In fairness to all, we don't discuss pricing on the Wall. Thanks for your cooperation.
Oil to Gas conversion options
I REALLY want to change from Oil to gas this summer. I presently have a 16 yr old Peerless - 214 btu/hr. I've met with a few contractors and I am wrestling with all of the information I have received to make a decision.
We've been in this 80 year old home in the Northeast for 8 years - hot water radiators on the first two floors; fin tube on the third. We have an issue with the third floor, but I will mention that later. Since the boiler was put in by the previous owner, all of the windows were replaced before we bought. There isn't much insulation in the stone home (16" walls). The existing boiler heats the house well, but we burn ALOT of oil.
Contractor #1 is suggesting a Chimney vented 84% AFUE Burnham 308. He also quoted a Weil McLain ultra 230 direct vent boiler. However, he also is promoting the chimney boiler stating "The chimney boiler, although less efficient is dramatically more dependable, less technically complicated and dramatically longer lived when compared to any condensing boiler - To the point that two or three condensing boilers will be bought over the same period as a conventional gas boiler"
He also stated that there is additional maintenance expense for a condensing boiler to ensure the acidic condensate does not cause problems - what kind of problems? Contractor #1 did not do a heat load calculation.
Contractor #2 suggested a Lochinvar KBN-211. He did a full heating load calculation.

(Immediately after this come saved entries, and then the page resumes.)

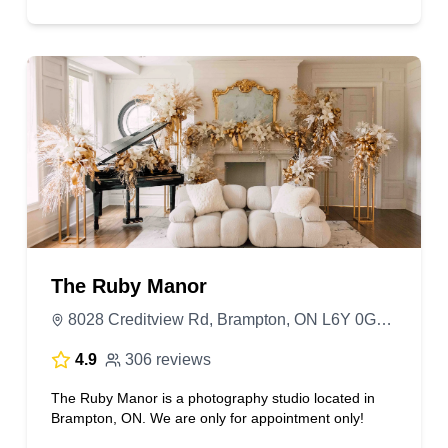
The Ruby Manor
8028 Creditview Rd, Brampton, ON L6Y 0G3, Canada
4.9
306 reviews
The Ruby Manor is a photography studio located in
Brampton, ON. We are only for appointment only!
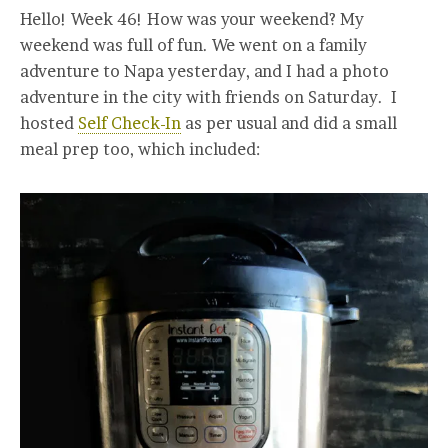
Hello! Week 46! How was your weekend? My
weekend was full of fun. We went on a family
adventure to Napa yesterday, and I had a photo
adventure in the city with friends on Saturday. I
hosted
Self Check-In
as per usual and did a small
meal prep too, which included:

I'm very comfortable with this contractor, but there is the added cost for a condensing boiler.
1. IS there merit to what Contractor #1 says about reduced life cycle for a condensing boiler?

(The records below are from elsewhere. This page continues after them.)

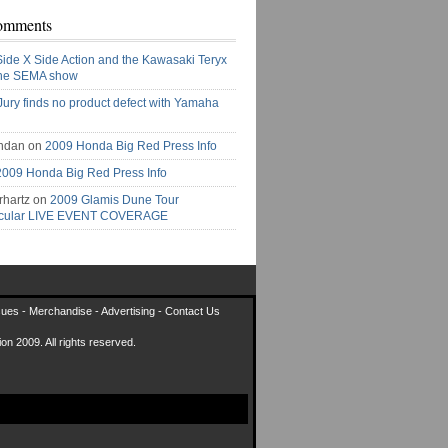
omments
Side X Side Action and the Kawasaki Teryx
the SEMA show
Jury finds no product defect with Yamaha
ndan on
2009 Honda Big Red Press Info
2009 Honda Big Red Press Info
rhartz on
2009 Glamis Dune Tour
acular LIVE EVENT COVERAGE
sues
-
Merchandise
-
Advertising
-
Contact Us
on 2009. All rights reserved.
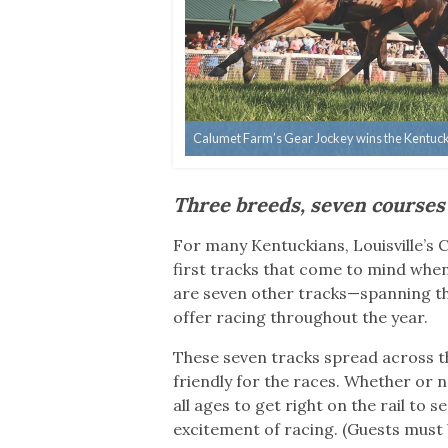
Calumet Farm’s Gear Jockey wins the Kentucky 
Three breeds, seven courses
For many Kentuckians, Louisville’s
first tracks that come to mind whe
are seven other tracks—spanning th
offer racing throughout the year.
These seven tracks spread across th
friendly for the races. Whether or no
all ages to get right on the rail to
excitement of racing. (Guests must 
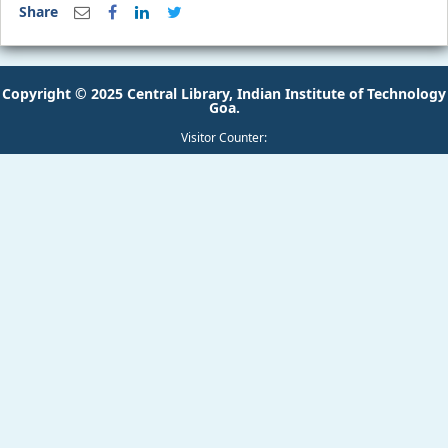
Share
Copyright © 2025 Central Library, Indian Institute of Technology
Goa.
Visitor Counter:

2. If I go with a condensing boiler, will I have any issues with my existing chimney by venting my water heater in the chimney (DHW is gas fired also - 75 gallon tank and installed when we renovated house) without the draft created by the exisitng boiler?
3 Re: 3rd floor. When the third floor calls for heat, the piping on the third floor cracks, pops and makes alot of noise as the hot water comes up. I have asked around and there are a few theories:
A. Contractor #1 believes I need a flexible tubing connection - I'm not a fan of this in case it ever leaks.
B. Contractor #2 believes that the modu-con will not send 180 degree water there, so the sudden burst of hot water will not occur.
C. My own theory is that the circulator pump may be too big for the third floor zone. It is the same size as the pump for the other zone for the first two floors, which have large radiators. The high flow rate at high temp may be causing the noise in the winter.
I'm throwing alot out here. Looking forward to your input.